The Rise of Skywalker has left the characters in a place where I want to see or read more about them, and that’s the first time I’ve felt that about anything related to the Sequel Trilogy. It’s great to feel that way about Star Wars again.
Yes, I 100% get that Lucasfilm has simply replaced the status quo and characters that George Lucas left with their own new creations. That’s undeniably disrespectful to the characters and to Lucas.
However. Back in 2016, I called foul on The Force Awakens for disrespecting the lore, the characters and George Lucas himself. In doing so I was roundly marginalised by fans (and other, less honest, folk) on forums and social media.
From the moment that the Sequel Trilogy was announced we knew that Lucasfilm would re-open what is widely regarded as one of the best endings in Western pop culture. Criticising Abrams for attempting a similar conclusion is disingenuous – with the previous two films being what they were, what exactly did you expect him to do? And if you’re going to criticise The Force Awakens for what it set up remember that the majority of people – and statistically speaking that includes you – loved it when it was released.
It’s possible – and I’ve already seen it first-hand on forums – that the people attacking The Rise of Skywalker simply don’t understand Star Wars as well as they may like to think.
There are still nits to pick and bumps to navigate (lightspeed skipping, ion cannons used for destructive firepower rather than to disable electronics).

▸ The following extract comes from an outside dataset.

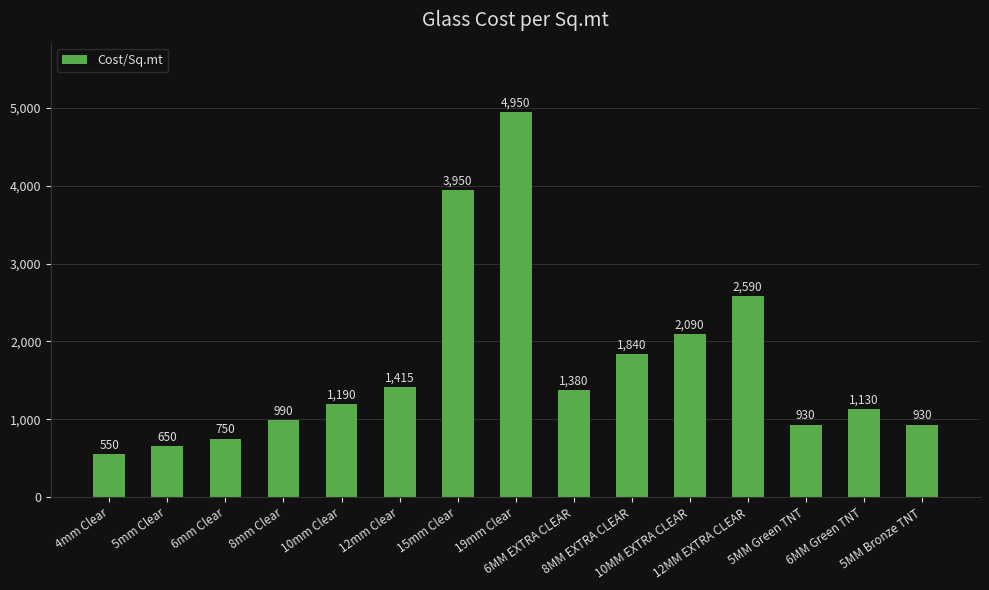

Reading right to left, list all the values displayed in this chart.

5MM Bronze TNT=930	6MM Green TNT=1130	5MM Green TNT=930	12MM EXTRA CLEAR=2590	10MM EXTRA CLEAR=2090	8MM EXTRA CLEAR=1840	6MM EXTRA CLEAR=1380	19mm Clear=4950	15mm Clear=3950	12mm Clear=1415	10mm Clear=1190	8mm Clear=990	6mm Clear=750	5mm Clear=650	4mm Clear=550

Yet as with the prequels (R2’s rocket boosters, anyone?) it’s easier to overlook these trivial details when the overall sweep of the story works.
Disney’s addition to the saga is an example of wasted potential for the ages, and I have doubts that the franchise will ever be culturally vital again. Yet as a fan I’m just thrilled to finally get something from this era that works for me.
The Rise of Skywalker was long overdue.